About us

The Downing Street Playgroup is a non-profit cooperative preschool, licensed by the New York City Department of Health. For over 50 years, we’ve held that education should be a partnership between families and educators and we are looking for families who would like to be involved.

As a parent cooperative, parents serve as parent-teachers once a month. We also manage the administrative and financial duties. To keep us all involved in the progress and challenges of the school, we have monthly meetings for one hour in the evening. Beyond seeking families who want to be involved, we seek a diverse population in our school community.

We actively encourage applications from families of all backgrounds. Every kind of family constellation is welcomed and treated with respect. As the parent body runs the school, we all take part in creating our goal of offering high-quality, low-tuition preschool education to the children of the community.


History

The Downing Street Playgroup was conceived during the summer of 1969 by Mary Spilotros and Margaret Hable, two mothers with preschool-aged children living in the general neighborhood of the Downing Street Playground. After numerous conversations with other parents they realized that there was an interest and need for a cooperative effort to provide a playgroup atmosphere for their children.

Spilotros and Hable discovered a second floor room in the playground building that was being used as a workroom and storage area for the City Puppeteer. Several local officials and other interested individuals acted on the Playgroup's behalf to contact the New York City Administration.
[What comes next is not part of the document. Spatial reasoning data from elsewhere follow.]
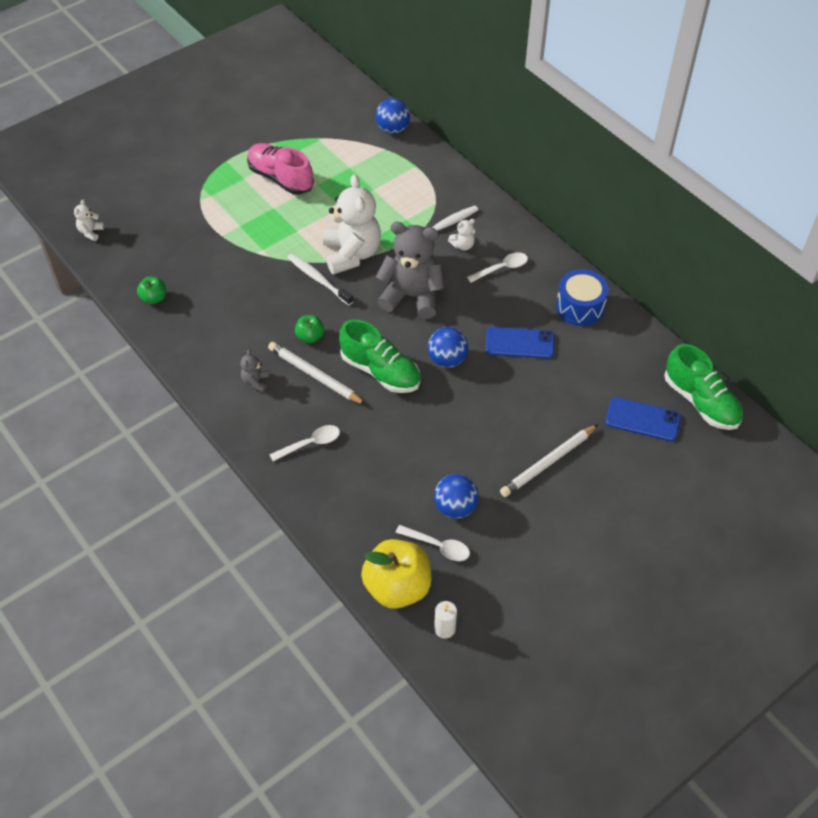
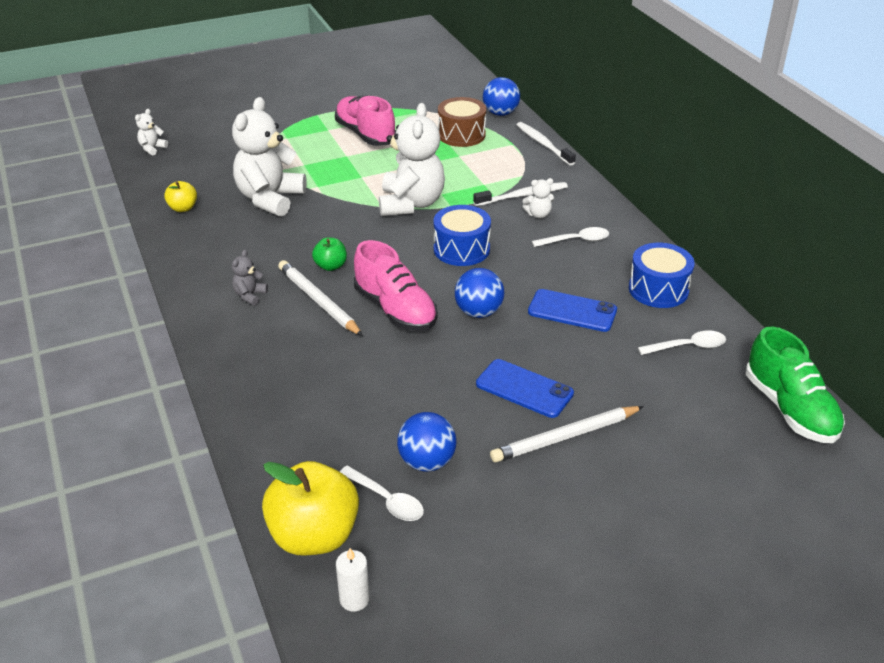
camera: 15 degrees right, 15 degrees down
(154, 298) = (183, 208): green apple -> yellow apple
(226, 272) = (270, 199): none -> white teddy bear
(310, 443) = (281, 363): white spoon -> white spoon (688, 346)
(318, 279) = (364, 219): white toothbrush -> white toothbrush (543, 144)
(367, 163) = (461, 135): none -> brown drum
(380, 371) = (395, 310): green shoe -> pink shoe
(412, 296) = (461, 249): grey teddy bear -> blue drum
(642, 419) = (705, 414): blue phone -> blue phone (524, 389)

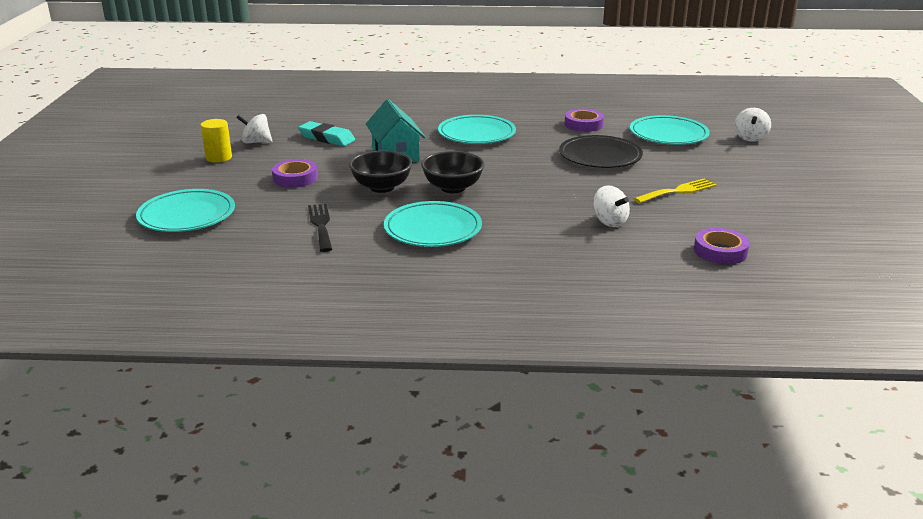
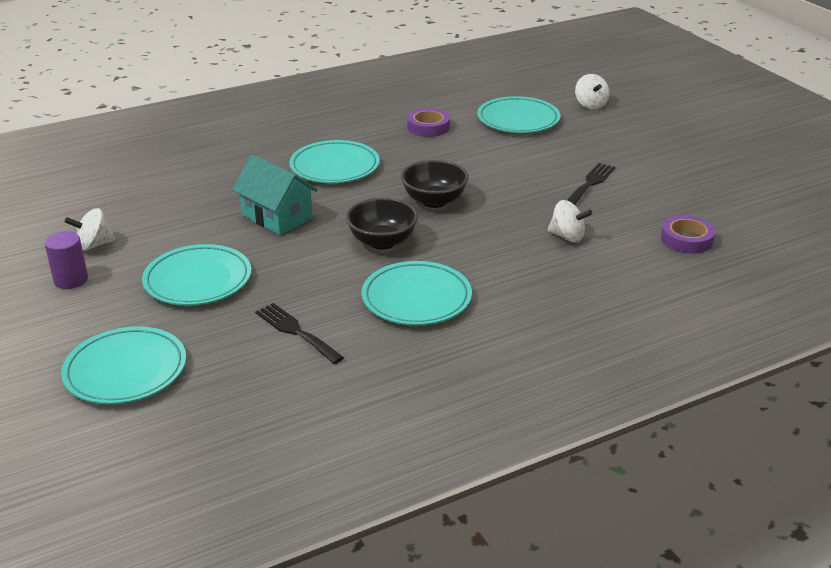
camera: 30 degrees left, 5 degrees up
(219, 157) = (71, 280): yellow cylinder -> purple cylinder
(295, 178) = (198, 280): purple tape -> turquoise plate
(327, 138) = (174, 216): turquoise eraser -> none
(381, 187) = (308, 263): black bowl -> black bowl (434, 201)
(600, 156) = (483, 162): black plate -> none
(678, 191) = (590, 183): yellow fork -> black fork

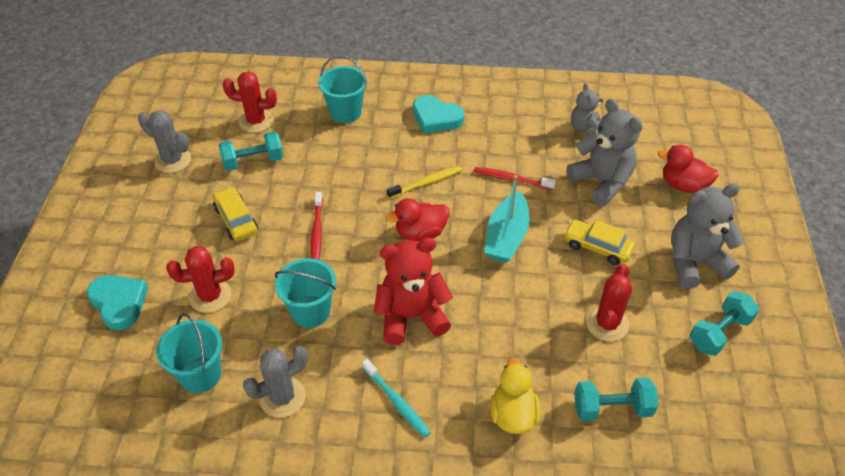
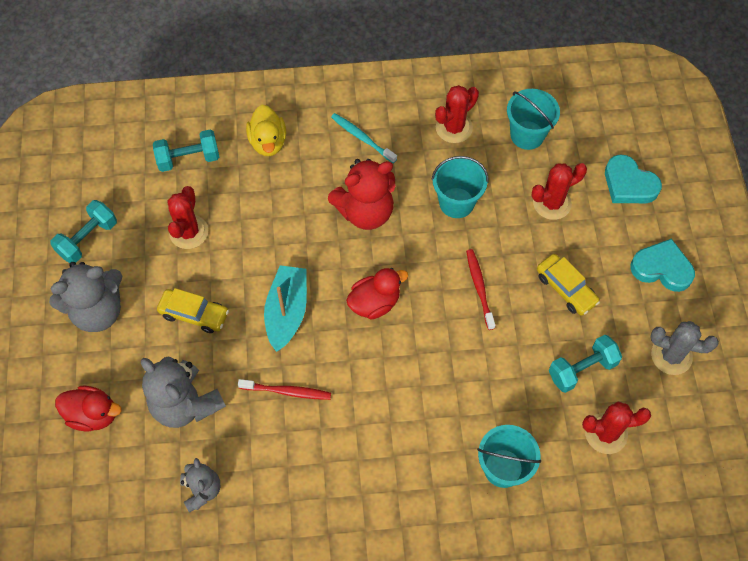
camera: 170 degrees right, 15 degrees up
(282, 397) = (454, 128): grey cactus -> red cactus
(426, 182) = (381, 370): yellow toothbrush -> none
(436, 118) = (389, 477): turquoise heart -> turquoise heart (662, 268)

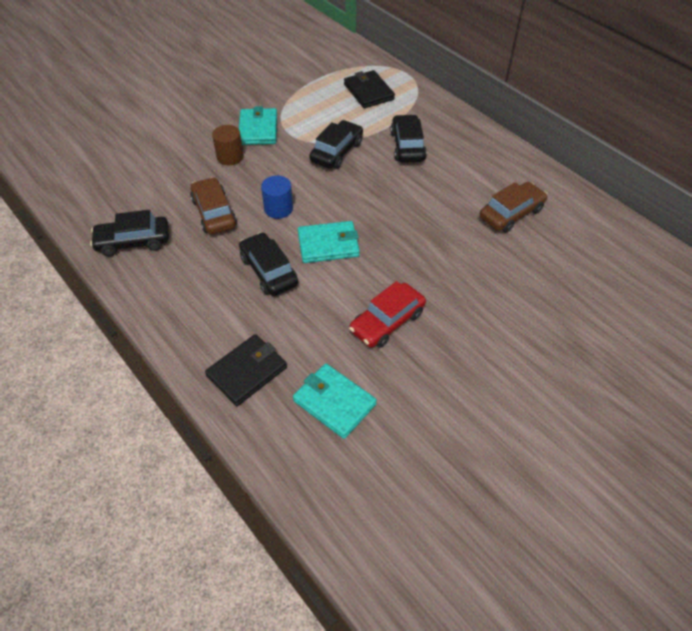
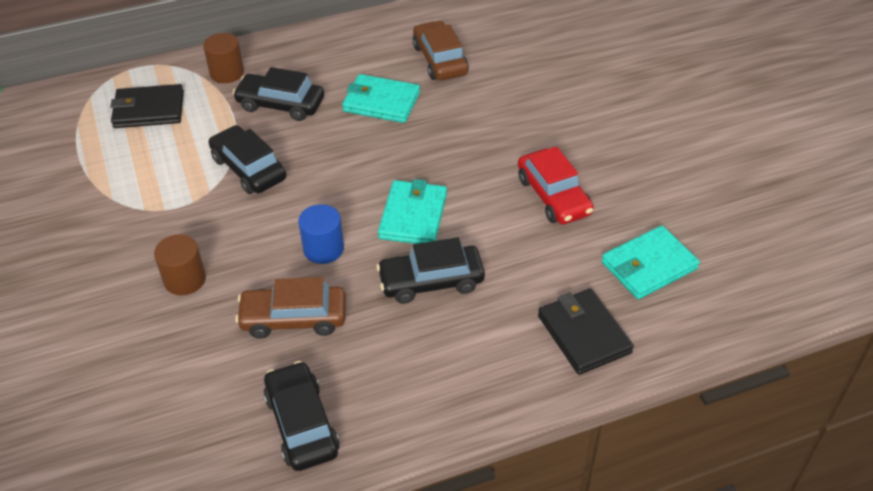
camera: 70 degrees left, 5 degrees down
(133, 242) = (302, 424): black car -> black car turned 150 degrees clockwise
(258, 129) = (145, 237): turquoise wallet -> turquoise wallet (381, 102)
(425, 111) = (227, 73): none -> brown cylinder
After extensive discussions with various City officials, the puppeteer relocated to a comparable facility and terms were finalized in which the City allowed our preschool to use and occupy the premises of the second floor room, our present location.
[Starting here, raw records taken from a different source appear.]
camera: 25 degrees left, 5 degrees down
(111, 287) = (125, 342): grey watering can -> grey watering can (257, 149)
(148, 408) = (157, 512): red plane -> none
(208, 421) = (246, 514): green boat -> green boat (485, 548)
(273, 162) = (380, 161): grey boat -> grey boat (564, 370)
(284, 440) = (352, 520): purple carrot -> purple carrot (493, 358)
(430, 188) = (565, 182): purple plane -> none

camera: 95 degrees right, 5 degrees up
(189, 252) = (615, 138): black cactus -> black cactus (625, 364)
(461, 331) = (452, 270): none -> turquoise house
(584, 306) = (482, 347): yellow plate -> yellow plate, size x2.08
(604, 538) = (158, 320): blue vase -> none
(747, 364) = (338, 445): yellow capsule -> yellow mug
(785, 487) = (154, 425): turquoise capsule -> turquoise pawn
By allowing neighborhood residents the free use of NYC property to operate a quasi-private playgroup, The Downing Street Playgroup posed a unique challenge to municipal officials. It was decided that enrollment would be open to neighborhood children and that the expenses for a director, personnel or equipment would not be the responsibility of the City but solely that of the group. The City could not ethically allow the playgroup to use the building for restricted or private functions. Hence, the City's insistence upon the widest possible publicity in the neighborhood and its further insistence that as vacancies occurred, every effort be expended to enroll as many children as the park room could accommodate—fifteen.